When a law enforcement officer has arrested a person for a felony involving a crime of violence against another person and it appears that the person meets the statutory guidelines for involuntary examination or involuntary placement, the receiving facility rendering an evaluation and treatment may recover the cost incurred pursuant to s. 901.35, F.S. In such instances, s. 901.35, F.S., provides for payment from the general fund of the county in which the person is arrested, if it is shown that reimbursement is not available from the following in the order listed: (1) an insurance company, a health care corporation, or other source; (2) the person receiving the medical care; and (3) a financial settlement for the medical care payable to the injured party. Under these circumstances, a county may be liable for the payment of mental health care received by an indigent at a receiving facility.
Accordingly, a county is not primarily responsible for the payment of hospital costs for the treatment of an involuntary Baker Act commitment. However, a county may be liable for such payments in the event a person in the county is arrested for a felony involving violence against another person, is taken to a receiving facility and specified sources for reimbursement are not available.
Robert A. Butterworth
 Section 394.453(1)(a), F.S.
 Section 394.457(2), F.S.
 See s. 394.457(3), F.S.
 See ss. 394.463(1) and (2), F.S. (1992 Supp.).

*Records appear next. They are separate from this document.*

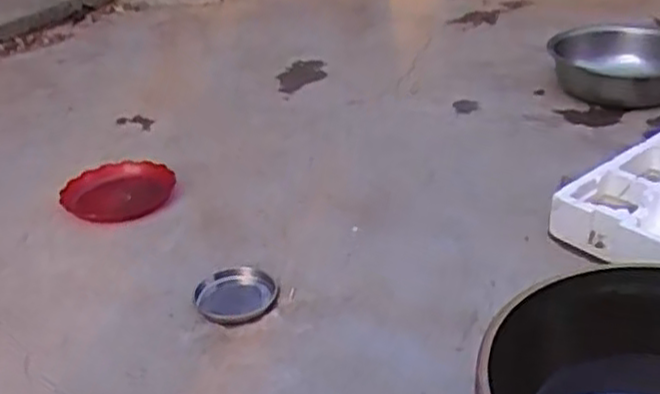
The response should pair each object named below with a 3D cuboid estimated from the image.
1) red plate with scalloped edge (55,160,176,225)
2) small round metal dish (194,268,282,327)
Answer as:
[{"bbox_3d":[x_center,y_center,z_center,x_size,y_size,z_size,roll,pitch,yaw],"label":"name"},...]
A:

 Section 394.455(8), F.S. (1992 Supp.).
 Section 394.459(2), F.S.
 See s. 394.457(8), F.S.
 See s. 402.33(2), F.S.
 Section 402.33(3), F.S.
 This office has been informed by HRS that it has contracted with North Florida Mental Health Center in Lake City to provide mental health services for Lafayette County. Should you need additional information on the services provided and the responsibility for payment of fees, you may wish to contact Ms. Judy Phillis at the HRS district office in Gainesville. Ms. Phillis may be reached at (904) 336-5053.
 See s. 394.461(4)(b), F.S.
 See also Part IV, Ch. 154, F.S., under specified circumstances, placing the ultimate financial obligation for out-of-county hospital care of qualified indigent patients on the county in which the indigent patient resides.